:: MATERIAL PROVIDED ::
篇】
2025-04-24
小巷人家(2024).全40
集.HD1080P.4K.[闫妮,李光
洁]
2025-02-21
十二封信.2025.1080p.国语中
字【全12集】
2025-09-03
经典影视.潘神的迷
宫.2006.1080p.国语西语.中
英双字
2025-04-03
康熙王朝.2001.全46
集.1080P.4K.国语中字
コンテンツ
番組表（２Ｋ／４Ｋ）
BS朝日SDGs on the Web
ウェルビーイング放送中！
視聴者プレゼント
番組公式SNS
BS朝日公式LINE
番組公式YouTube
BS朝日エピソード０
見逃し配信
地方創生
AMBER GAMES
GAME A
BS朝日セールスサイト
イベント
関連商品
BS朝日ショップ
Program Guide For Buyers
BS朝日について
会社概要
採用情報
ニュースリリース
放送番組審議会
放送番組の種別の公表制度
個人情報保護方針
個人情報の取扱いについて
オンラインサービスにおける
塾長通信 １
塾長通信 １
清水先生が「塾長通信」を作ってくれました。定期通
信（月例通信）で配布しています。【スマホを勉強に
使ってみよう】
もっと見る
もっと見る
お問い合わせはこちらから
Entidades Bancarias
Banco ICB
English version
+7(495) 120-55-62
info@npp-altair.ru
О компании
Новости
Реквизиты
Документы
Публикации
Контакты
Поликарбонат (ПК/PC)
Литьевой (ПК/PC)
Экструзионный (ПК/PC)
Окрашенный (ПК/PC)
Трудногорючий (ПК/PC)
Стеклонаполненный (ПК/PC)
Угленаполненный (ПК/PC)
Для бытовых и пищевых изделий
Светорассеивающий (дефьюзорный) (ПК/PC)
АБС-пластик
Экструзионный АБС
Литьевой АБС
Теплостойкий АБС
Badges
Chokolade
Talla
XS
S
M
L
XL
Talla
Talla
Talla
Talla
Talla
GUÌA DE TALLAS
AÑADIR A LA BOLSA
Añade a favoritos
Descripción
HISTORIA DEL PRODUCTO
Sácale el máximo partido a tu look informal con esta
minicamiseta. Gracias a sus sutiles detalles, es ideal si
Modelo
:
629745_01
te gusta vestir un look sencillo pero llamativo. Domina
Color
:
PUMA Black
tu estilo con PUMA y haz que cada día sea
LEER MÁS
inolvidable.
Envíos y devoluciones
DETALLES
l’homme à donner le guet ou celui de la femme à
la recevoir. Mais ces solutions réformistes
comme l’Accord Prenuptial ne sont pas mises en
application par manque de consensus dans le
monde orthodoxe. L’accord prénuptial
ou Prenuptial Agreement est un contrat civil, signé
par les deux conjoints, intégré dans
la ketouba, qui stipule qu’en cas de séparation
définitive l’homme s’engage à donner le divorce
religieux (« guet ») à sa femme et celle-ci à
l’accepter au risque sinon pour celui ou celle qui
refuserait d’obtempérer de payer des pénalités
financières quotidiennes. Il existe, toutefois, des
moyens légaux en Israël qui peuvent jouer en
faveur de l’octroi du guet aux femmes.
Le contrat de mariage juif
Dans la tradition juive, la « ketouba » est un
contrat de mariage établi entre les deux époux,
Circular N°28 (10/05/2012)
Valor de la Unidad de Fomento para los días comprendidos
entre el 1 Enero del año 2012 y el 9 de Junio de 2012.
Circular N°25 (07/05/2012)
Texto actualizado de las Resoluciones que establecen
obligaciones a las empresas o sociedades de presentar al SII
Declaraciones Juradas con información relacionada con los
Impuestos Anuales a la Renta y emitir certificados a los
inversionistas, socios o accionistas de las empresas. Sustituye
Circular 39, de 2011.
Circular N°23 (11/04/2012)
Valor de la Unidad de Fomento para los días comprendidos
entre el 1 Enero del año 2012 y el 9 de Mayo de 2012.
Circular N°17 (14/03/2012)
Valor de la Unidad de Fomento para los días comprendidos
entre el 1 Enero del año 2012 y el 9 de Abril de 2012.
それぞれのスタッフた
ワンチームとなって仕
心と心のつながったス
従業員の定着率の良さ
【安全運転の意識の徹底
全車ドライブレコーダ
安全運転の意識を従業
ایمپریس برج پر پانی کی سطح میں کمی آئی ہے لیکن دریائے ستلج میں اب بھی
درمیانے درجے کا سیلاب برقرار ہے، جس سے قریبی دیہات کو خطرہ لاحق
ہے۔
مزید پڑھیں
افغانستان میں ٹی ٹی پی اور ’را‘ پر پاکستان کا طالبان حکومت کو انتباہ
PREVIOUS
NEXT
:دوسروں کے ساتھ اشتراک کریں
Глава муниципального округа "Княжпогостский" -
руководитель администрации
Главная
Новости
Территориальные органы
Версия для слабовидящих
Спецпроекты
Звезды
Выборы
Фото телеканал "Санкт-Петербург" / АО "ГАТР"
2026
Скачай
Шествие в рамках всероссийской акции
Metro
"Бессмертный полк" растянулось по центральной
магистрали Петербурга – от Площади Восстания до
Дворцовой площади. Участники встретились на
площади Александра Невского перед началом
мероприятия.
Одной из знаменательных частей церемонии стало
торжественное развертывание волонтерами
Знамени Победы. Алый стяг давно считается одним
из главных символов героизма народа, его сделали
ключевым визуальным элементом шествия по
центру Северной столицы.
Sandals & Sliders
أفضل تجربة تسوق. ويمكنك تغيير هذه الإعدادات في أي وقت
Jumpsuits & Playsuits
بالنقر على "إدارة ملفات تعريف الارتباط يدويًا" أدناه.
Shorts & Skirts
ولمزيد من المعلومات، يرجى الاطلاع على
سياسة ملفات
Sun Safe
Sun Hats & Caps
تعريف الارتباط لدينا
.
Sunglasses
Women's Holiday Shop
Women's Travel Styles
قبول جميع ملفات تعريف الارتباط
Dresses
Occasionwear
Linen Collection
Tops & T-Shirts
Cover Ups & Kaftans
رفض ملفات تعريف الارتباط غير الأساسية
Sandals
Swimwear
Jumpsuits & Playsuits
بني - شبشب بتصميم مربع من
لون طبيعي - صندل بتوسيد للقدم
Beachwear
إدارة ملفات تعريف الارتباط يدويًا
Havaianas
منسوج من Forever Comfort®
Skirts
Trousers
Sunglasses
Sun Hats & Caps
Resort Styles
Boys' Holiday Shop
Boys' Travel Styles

:: DIRECTIONS FOR THIS TASK ::
Reproduce verbatim the lines starting at the beginning of the records and ending at the line that contains "Литьевой (ПК/PC)", with that line included.

:: OUTPUT OF THE TASK ::
篇】
2025-04-24
小巷人家(2024).全40
集.HD1080P.4K.[闫妮,李光
洁]
2025-02-21
十二封信.2025.1080p.国语中
字【全12集】
2025-09-03
经典影视.潘神的迷
宫.2006.1080p.国语西语.中
英双字
2025-04-03
康熙王朝.2001.全46
集.1080P.4K.国语中字
コンテンツ
番組表（２Ｋ／４Ｋ）
BS朝日SDGs on the Web
ウェルビーイング放送中！
視聴者プレゼント
番組公式SNS
BS朝日公式LINE
番組公式YouTube
BS朝日エピソード０
見逃し配信
地方創生
AMBER GAMES
GAME A
BS朝日セールスサイト
イベント
関連商品
BS朝日ショップ
Program Guide For Buyers
BS朝日について
会社概要
採用情報
ニュースリリース
放送番組審議会
放送番組の種別の公表制度
個人情報保護方針
個人情報の取扱いについて
オンラインサービスにおける
塾長通信 １
塾長通信 １
清水先生が「塾長通信」を作ってくれました。定期通
信（月例通信）で配布しています。【スマホを勉強に
使ってみよう】
もっと見る
もっと見る
お問い合わせはこちらから
Entidades Bancarias
Banco ICB
English version
+7(495) 120-55-62
info@npp-altair.ru
О компании
Новости
Реквизиты
Документы
Публикации
Контакты
Поликарбонат (ПК/PC)
Литьевой (ПК/PC)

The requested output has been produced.